* **Instruction**: For the word "qualified", search the records and show each line in which it occurs.

* **Entries provided**:

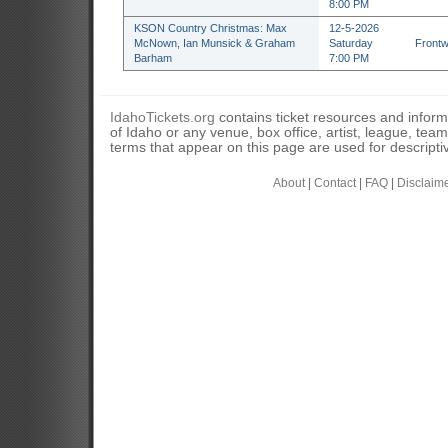
8:00 PM
KSON Country Christmas: Max
12-5-2026
McNown, Ian Munsick & Graham
Saturday
Frontw
Barham
7:00 PM
IdahoTickets.org
contains ticket resources and informa
of Idaho or any venue, box office, artist, league, tea
terms that appear on this page are used for descripti
About
|
Contact
|
FAQ
|
Disclaim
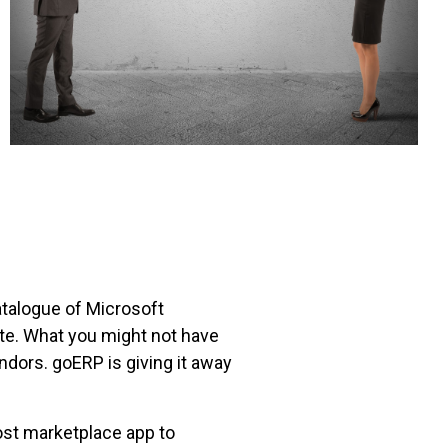
talogue of Microsoft
te. What you might not have
ndors. goERP is giving it away
ost marketplace app to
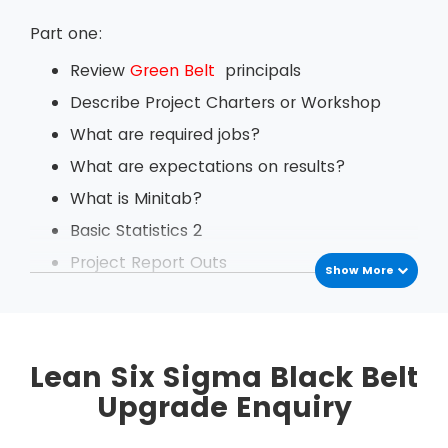
Part one:
Review
Green Belt
principals
Describe Project Charters or Workshop
What are required jobs?
What are expectations on results?
What is Minitab?
Basic Statistics 2
Project Report Outs
Show More
Daily Tech backs
Define Change Management
Exercise based on Value Stream Mapping
Lean Six Sigma Black Belt
Project Management
Upgrade Enquiry
Measurement System Analysis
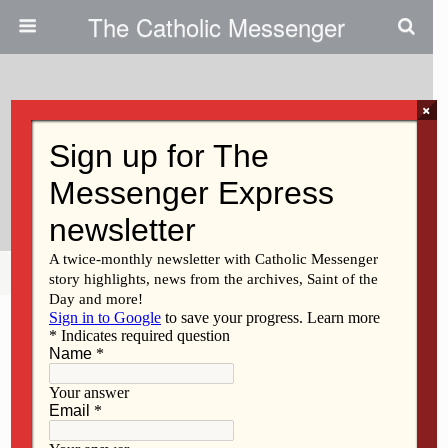
The Catholic Messenger
×
October 17, 2024
Invite Others To The Banquet Of
The Lord
Share
Tweet
Pin
Mail
SMS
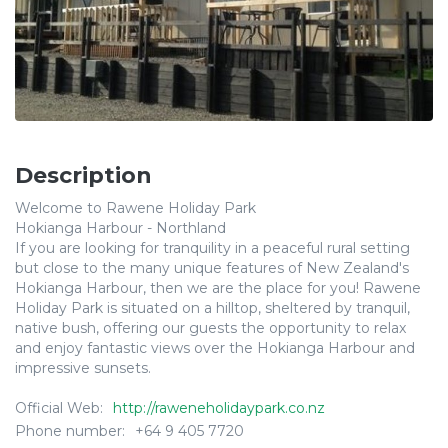
Description
Welcome to Rawene Holiday Park
Hokianga Harbour - Northland
If you are looking for tranquility in a peaceful rural setting
but close to the many unique features of New Zealand's
Hokianga Harbour, then we are the place for you! Rawene
Holiday Park is situated on a hilltop, sheltered by tranquil,
native bush, offering our guests the opportunity to relax
and enjoy fantastic views over the Hokianga Harbour and
impressive sunsets.
Official Web:
http://raweneholidaypark.co.nz
Phone number:
+64 9 405 7720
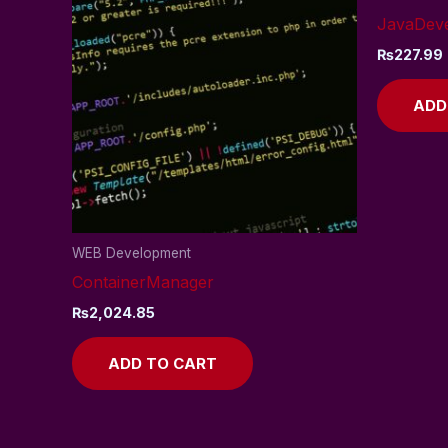
JavaDev
₨
227.99
ADD
WEB Development
ContainerManager
₨
2,024.85
ADD TO CART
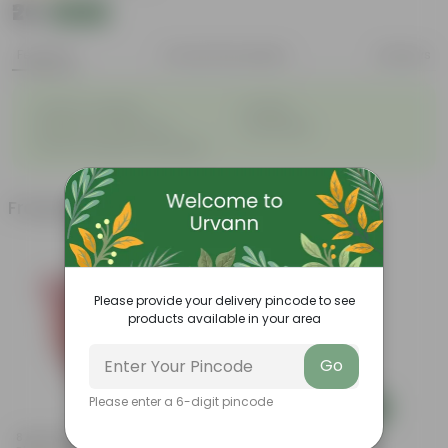
₹26
Add
₹31
Features
Product Description
Reviews
◦
◦
Great for saplings
Durable
◦
◦
Multiple drainage holes
Lightweight
◦
Easy to maintain & stackable
Frequently bought together
Please provide your delivery pincode to see
products available in your area
Go
Please enter a 6-digit pincode
Add
Add
8 Inch Terracotta Red Olive
4 Inch Black Nursery Pot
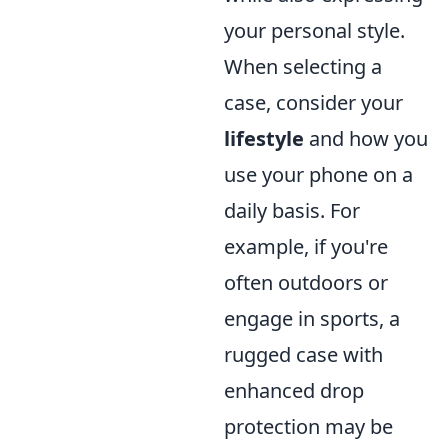
your personal style.
When selecting a
case, consider your
lifestyle
and how you
use your phone on a
daily basis. For
example, if you're
often outdoors or
engage in sports, a
rugged case with
enhanced drop
protection may be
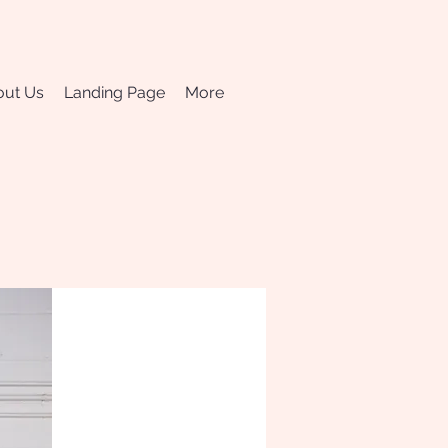
ut Us
Landing Page
More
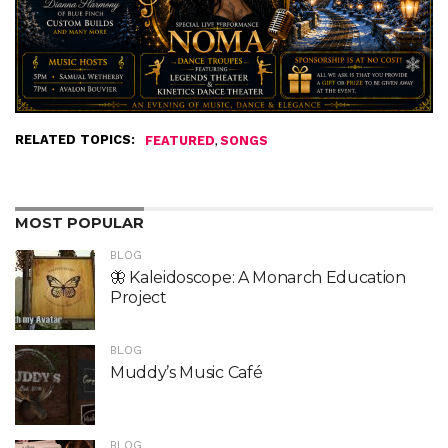
RELATED TOPICS:
,
FEATURED
SONGS
MOST POPULAR
BLOG
🦋 Kaleidoscope: A Monarch Education
Project
BLOG
Muddy’s Music Café
BLOG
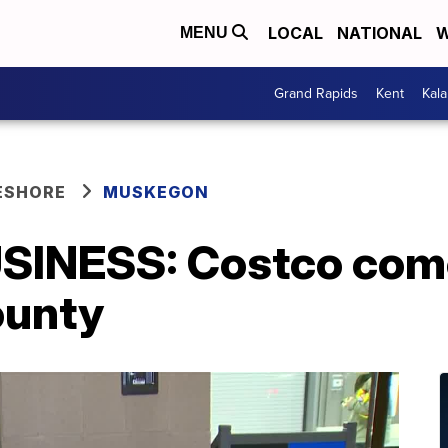
LOCAL
NATIONAL
W
MENU
Grand Rapids
Kent
Kal
ESHORE
MUSKEGON
SINESS: Costco com
unty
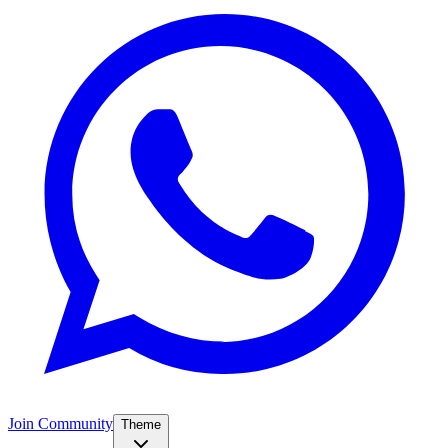
Join Community
Theme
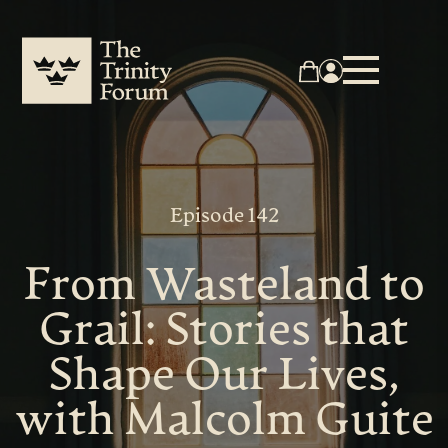
Episode 142
From Wasteland to
Grail: Stories that
Shape Our Lives,
with Malcolm Guite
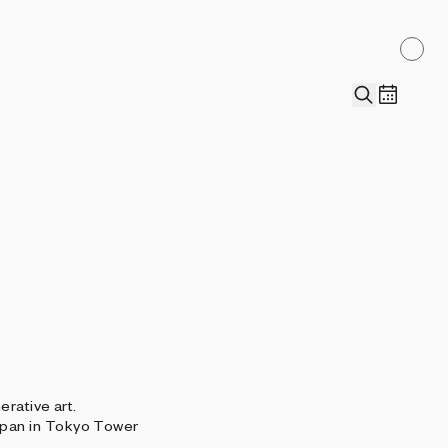
erative art.
apan in Tokyo Tower
.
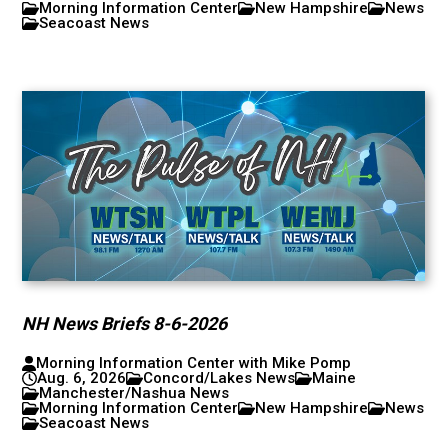
Morning Information Center
New Hampshire
News
Seacoast News
NH News Briefs 8-6-2026
Morning Information Center with Mike Pomp
Aug. 6, 2026
Concord/Lakes News
Maine
Manchester/Nashua News
Morning Information Center
New Hampshire
News
Seacoast News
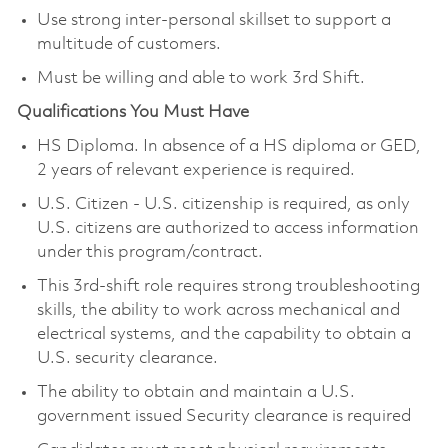
Use strong inter-personal skillset to support a
multitude of customers.
Must be willing and able to work 3rd Shift.
Qualifications You Must Have
HS Diploma. In absence of a HS diploma or GED,
2 years of relevant experience is required.
U.S. Citizen - U.S. citizenship is required, as only
U.S. citizens are authorized to access information
under this program/contract.
This 3rd‑shift role requires strong troubleshooting
skills, the ability to work across mechanical and
electrical systems, and the capability to obtain a
U.S. security clearance.
The ability to obtain and maintain a U.S.
government issued Security clearance is required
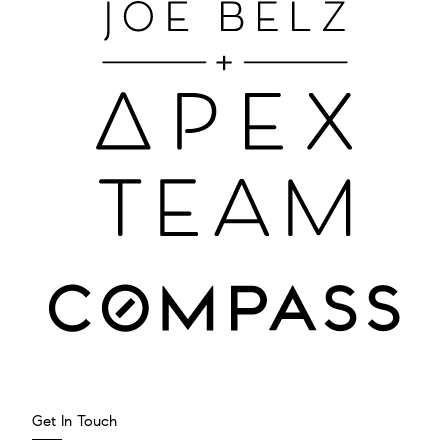
Get In Touch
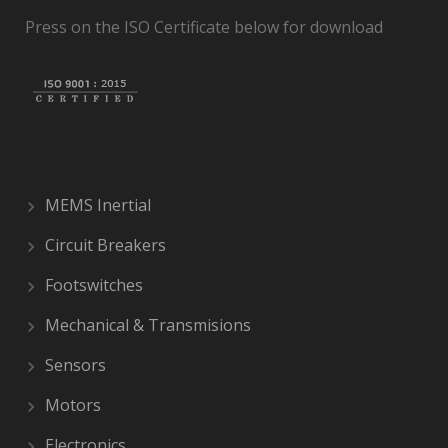
Press on the ISO Certificate below for download
MEMS Inertial
Circuit Breakers
Footswitches
Mechanical & Transmisions
Sensors
Motors
Electronics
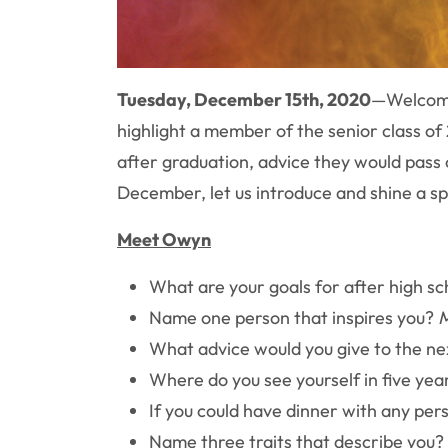
Tuesday, December 15th, 2020
—
Welcome
highlight a member of the senior class o
after graduation, advice they would pass
December, let us introduce and shine a s
Meet Owyn
What are your goals for after high s
Name one person that inspires you?
What advice would you give to the ne
Where do you see yourself in five yea
If you could have dinner with any pe
Name three traits that describe you?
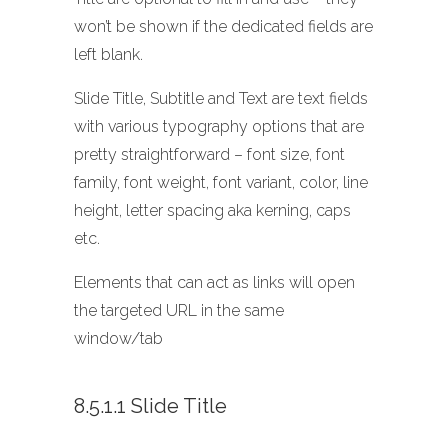
won’t be shown if the dedicated fields are
left blank.
Slide Title, Subtitle and Text are text fields
with various typography options that are
pretty straightforward – font size, font
family, font weight, font variant, color, line
height, letter spacing aka kerning, caps
etc.
Elements that can act as links will open
the targeted URL in the same
window/tab
8.5.1.1 Slide Title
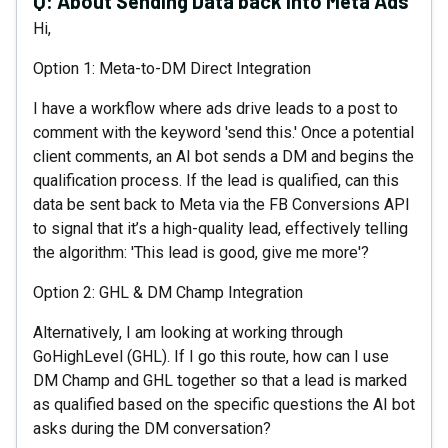
Q:
About Sending Data back into Meta Ads
Hi,
Option 1: Meta-to-DM Direct Integration
I have a workflow where ads drive leads to a post to
comment with the keyword 'send this.' Once a potential
client comments, an AI bot sends a DM and begins the
qualification process. If the lead is qualified, can this
data be sent back to Meta via the FB Conversions API
to signal that it’s a high-quality lead, effectively telling
the algorithm: 'This lead is good, give me more'?
Option 2: GHL & DM Champ Integration
Alternatively, I am looking at working through
GoHighLevel (GHL). If I go this route, how can I use
DM Champ and GHL together so that a lead is marked
as qualified based on the specific questions the AI bot
asks during the DM conversation?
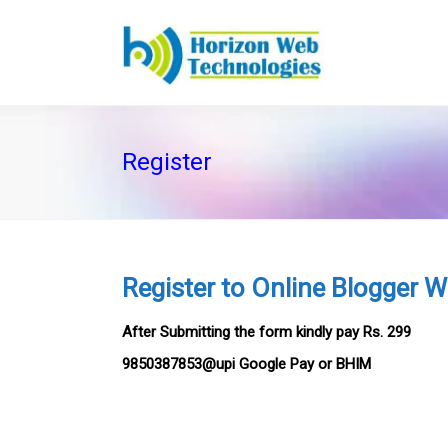
Register
Register to Online Blogger 
After Submitting the form kindly pay Rs. 299
9850387853@upi Google Pay or BHIM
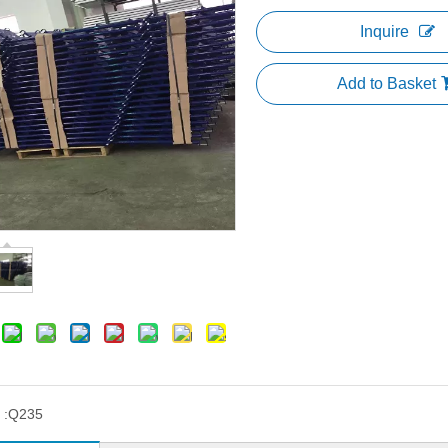
Inquire
Add to Basket
 :
Q235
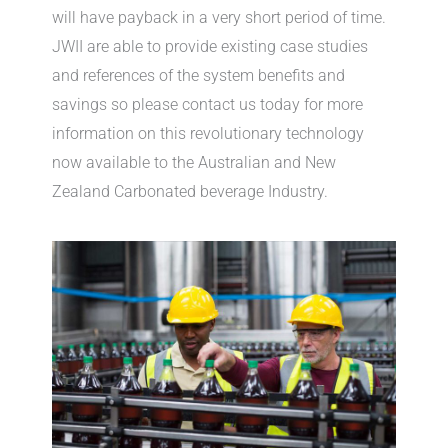
will have payback in a very short period of time.
JWII are able to provide existing case studies
and references of the system benefits and
savings so please contact us today for more
information on this revolutionary technology
now available to the Australian and New
Zealand Carbonated beverage Industry.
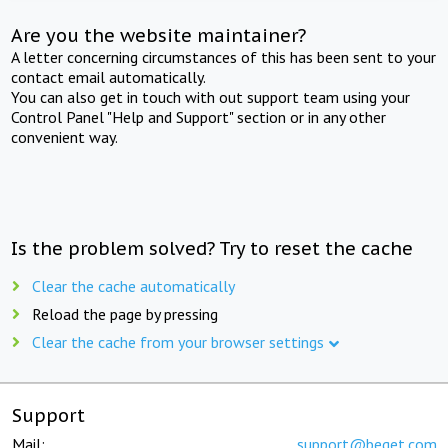
Are you the website maintainer?
A letter concerning circumstances of this has been sent to your
contact email automatically.
You can also get in touch with out support team using your
Control Panel "Help and Support" section or in any other
convenient way.
Is the problem solved? Try to reset the cache
Clear the cache automatically
Reload the page by pressing
Clear the cache from your browser settings
Support
Mail:
support@beget.com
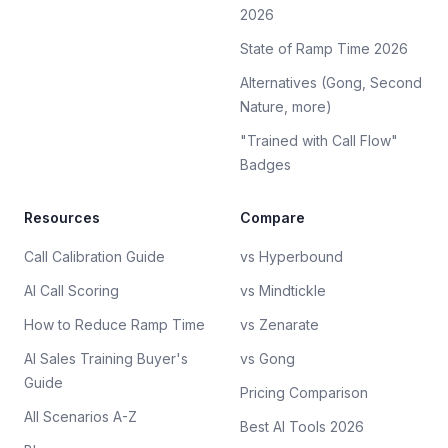
2026
State of Ramp Time 2026
Alternatives (Gong, Second
Nature, more)
"Trained with Call Flow"
Badges
Resources
Compare
Call Calibration Guide
vs Hyperbound
AI Call Scoring
vs Mindtickle
How to Reduce Ramp Time
vs Zenarate
AI Sales Training Buyer's
vs Gong
Guide
Pricing Comparison
All Scenarios A-Z
Best AI Tools 2026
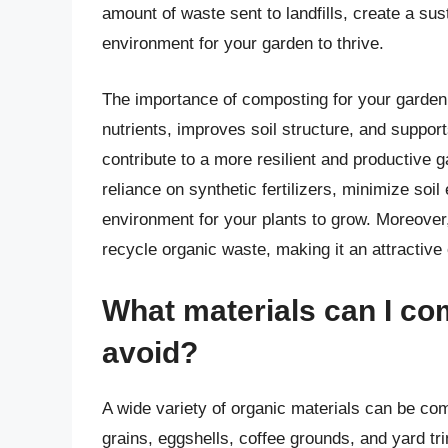
amount of waste sent to landfills, create a sust
environment for your garden to thrive.
The importance of composting for your garden
nutrients, improves soil structure, and suppor
contribute to a more resilient and productiv
reliance on synthetic fertilizers, minimize so
environment for your plants to grow. Moreover
recycle organic waste, making it an attractive
What materials can I co
avoid?
A wide variety of organic materials can be com
grains, eggshells, coffee grounds, and yard tr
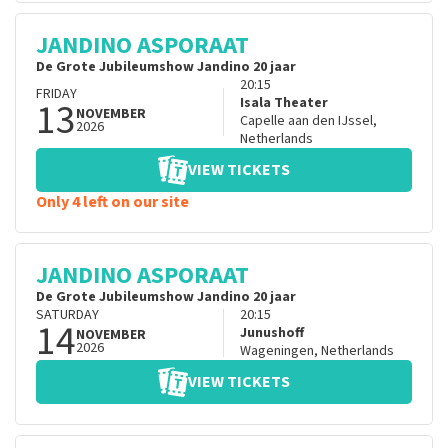
JANDINO ASPORAAT
De Grote Jubileumshow Jandino 20 jaar
20:15
FRIDAY
13
Isala Theater
NOVEMBER
Capelle aan den IJssel
,
2026
Netherlands
VIEW TICKETS
Only 4 left on our site
JANDINO ASPORAAT
De Grote Jubileumshow Jandino 20 jaar
SATURDAY
20:15
14
Junushoff
NOVEMBER
2026
Wageningen
,
Netherlands
VIEW TICKETS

* **Worked solution**:
qualification process. If the lead is qualified, can this
as qualified based on the specific questions the AI bot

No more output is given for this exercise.